======== 阅读材料

Elasticsearch原理解析--scroll原理

scroll是ES用来解决全量遍历数据的功能。具体使用文档见：

https://www.elastic.co/guide/en/elasticsearch/reference/current/paginate-search-results.html#scroll-search-results

本篇文章将为大家分享scroll的原理。通过本篇文章，大家将会明白，为什么scroll是怎么做到全量遍历功能，为什么不推荐使用scroll用作深翻页。

先从基本功能，看看scroll是如何使用的。

scroll是通过search接口触发的，search接口默认最多只能返回size=10000条记录，通过scroll，可以继续往后面遍历数据。这个是如何做大的呢？

首先search接口带上scroll参数，本次search就会返回一个scrollId，比如如下请求：

POST /my-index-000001/_search?scroll=1m
{
  "query": {
    "match": {
      "message": "foo"
    }
  }
}

返回结果如下：

{
  "_scroll_id" : "FGluY2x1ZGVfY29udGV4dF91dWlkDXF1ZXJ5QW5kRmV0Y2gBFjY0MlkyRFFLVFdDc3RJd0UwT0VKcUEAAAAAAAAblxZfWjZMamlqb1JXeXJlcWtlN0xfUHNR",
  "took" : 11,
  "timed_out" : false,
  "_shards" : {
    "total" : 1,
    "successful" : 1,
    "skipped" : 0,
    "failed" : 0
  },
  "hits" : {
    "total" : {
      "value" : 10372087,
      "relation" : "eq"

================
======== 所给数据

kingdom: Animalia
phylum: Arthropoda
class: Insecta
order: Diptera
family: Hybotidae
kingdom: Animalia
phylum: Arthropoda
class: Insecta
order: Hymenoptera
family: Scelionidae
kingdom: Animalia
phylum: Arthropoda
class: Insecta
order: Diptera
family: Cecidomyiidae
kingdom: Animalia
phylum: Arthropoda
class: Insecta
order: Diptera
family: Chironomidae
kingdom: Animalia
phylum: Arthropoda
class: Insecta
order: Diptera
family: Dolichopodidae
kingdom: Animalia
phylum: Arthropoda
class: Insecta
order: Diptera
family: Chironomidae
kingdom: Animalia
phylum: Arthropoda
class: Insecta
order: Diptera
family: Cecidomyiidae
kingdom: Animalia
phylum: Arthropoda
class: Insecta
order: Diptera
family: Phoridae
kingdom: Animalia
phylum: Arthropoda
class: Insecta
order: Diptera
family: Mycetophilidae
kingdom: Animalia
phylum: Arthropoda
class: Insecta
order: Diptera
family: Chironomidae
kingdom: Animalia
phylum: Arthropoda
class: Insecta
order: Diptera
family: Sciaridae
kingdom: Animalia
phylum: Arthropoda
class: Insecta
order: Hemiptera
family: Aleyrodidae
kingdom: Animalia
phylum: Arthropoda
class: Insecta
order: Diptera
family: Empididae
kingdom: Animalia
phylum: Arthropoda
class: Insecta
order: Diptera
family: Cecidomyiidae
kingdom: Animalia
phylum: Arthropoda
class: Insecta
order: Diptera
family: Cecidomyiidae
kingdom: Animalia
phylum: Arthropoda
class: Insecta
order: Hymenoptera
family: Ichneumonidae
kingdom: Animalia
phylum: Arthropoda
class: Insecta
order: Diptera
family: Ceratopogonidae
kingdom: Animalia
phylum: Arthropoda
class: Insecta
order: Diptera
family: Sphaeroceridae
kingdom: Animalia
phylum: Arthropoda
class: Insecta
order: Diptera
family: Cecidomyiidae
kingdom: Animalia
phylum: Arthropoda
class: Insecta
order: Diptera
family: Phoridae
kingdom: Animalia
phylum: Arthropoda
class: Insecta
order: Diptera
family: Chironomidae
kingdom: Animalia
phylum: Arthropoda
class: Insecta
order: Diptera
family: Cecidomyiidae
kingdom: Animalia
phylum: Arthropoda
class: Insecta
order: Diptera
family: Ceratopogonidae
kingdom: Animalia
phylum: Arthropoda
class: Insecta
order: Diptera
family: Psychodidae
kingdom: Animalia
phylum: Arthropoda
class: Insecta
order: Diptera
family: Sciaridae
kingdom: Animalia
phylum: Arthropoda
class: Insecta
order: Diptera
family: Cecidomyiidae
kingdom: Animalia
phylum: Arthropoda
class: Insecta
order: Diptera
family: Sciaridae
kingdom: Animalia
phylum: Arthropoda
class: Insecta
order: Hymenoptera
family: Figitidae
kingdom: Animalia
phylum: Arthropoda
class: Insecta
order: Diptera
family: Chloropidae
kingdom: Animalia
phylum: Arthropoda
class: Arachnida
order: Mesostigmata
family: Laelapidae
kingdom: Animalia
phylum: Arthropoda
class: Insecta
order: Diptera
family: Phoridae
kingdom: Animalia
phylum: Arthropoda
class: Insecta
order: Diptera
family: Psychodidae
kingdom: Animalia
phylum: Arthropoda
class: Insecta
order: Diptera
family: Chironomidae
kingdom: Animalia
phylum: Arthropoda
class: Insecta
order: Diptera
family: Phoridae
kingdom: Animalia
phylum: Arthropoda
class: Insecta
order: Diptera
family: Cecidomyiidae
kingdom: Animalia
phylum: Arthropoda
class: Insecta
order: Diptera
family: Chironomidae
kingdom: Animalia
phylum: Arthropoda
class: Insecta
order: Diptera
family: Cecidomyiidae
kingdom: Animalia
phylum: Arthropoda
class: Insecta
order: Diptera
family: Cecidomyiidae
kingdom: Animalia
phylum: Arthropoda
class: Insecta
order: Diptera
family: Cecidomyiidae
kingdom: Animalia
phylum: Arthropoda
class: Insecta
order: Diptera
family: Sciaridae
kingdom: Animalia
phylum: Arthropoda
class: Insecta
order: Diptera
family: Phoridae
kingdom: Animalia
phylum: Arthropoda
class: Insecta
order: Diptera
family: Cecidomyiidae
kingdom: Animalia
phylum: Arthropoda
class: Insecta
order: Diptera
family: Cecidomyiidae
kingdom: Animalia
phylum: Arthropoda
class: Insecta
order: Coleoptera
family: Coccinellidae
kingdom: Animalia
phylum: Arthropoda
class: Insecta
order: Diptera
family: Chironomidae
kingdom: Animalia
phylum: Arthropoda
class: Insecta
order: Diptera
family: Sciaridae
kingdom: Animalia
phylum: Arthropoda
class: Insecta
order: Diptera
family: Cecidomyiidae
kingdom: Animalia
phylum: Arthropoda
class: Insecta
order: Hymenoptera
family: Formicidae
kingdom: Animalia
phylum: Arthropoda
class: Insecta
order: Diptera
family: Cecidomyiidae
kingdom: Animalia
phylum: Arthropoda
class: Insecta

================

**任务说明**
请续写这篇讲Elasticsearch scroll原理的文章，从现有内容的末尾接着往下写。 所给数据与这篇讲Elasticsearch scroll原理的文章没有关系。

**回答**
    },
    ......
  }
}

可以看到返回多了一个_scroll_id，然后使用scroll接口，传递scroll_id，就能不断遍历之前search DSL命中的全部数据。

POST /_search/scroll                                                               
{
  "scroll" : "1m",                                                                
  "scroll_id" : "FGluY2x1ZGVfY29udGV4dF91dWlkDXF1ZXJ5QW5kRmV0Y2gBFjY0MlkyRFFLVFdDc3RJd0UwT0VKcUEAAAAAAAAblxZfWjZMamlqb1JXeXJlcWtlN0xfUHNR" 
}

这里scroll设置为1m，说明scrollId只保存1分钟，一分钟后，scrollid就消失了，再使用就会报如下错误：

{
  "error" : {
    "root_cause" : [
      {
        "type" : "search_context_missing_exception",
        "reason" : "No search context found for id [7063]"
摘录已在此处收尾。